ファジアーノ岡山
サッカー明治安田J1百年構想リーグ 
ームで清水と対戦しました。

:::::

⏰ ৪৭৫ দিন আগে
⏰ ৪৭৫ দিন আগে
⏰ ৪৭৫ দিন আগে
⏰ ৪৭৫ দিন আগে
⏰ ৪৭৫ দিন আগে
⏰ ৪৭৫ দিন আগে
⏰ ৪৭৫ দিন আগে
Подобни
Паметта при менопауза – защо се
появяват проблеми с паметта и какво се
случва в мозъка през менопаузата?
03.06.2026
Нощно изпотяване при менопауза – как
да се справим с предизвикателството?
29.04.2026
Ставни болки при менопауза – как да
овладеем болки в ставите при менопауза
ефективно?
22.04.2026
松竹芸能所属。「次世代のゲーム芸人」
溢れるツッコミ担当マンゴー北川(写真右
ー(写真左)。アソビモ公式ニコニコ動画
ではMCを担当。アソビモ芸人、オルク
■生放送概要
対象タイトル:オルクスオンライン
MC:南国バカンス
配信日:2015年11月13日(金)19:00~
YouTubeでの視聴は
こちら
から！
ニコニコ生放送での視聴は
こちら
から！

:::::

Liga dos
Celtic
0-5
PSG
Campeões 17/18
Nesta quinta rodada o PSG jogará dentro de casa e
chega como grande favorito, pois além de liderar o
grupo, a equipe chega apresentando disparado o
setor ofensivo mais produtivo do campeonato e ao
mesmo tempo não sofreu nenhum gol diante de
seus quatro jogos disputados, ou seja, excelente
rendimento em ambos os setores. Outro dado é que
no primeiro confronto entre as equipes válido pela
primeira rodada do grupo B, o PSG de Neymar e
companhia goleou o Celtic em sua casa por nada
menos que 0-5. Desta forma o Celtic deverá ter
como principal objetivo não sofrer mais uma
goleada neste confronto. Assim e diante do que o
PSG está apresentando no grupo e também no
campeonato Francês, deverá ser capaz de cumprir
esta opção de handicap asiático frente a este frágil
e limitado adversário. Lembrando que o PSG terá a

:::::

* [Problem details]:
Wherever the word "campeonato" appears in a line of the data above, copy that line.

* [Exercise answer]:
setor ofensivo mais produtivo do campeonato e ao
campeonato Francês, deverá ser capaz de cumprir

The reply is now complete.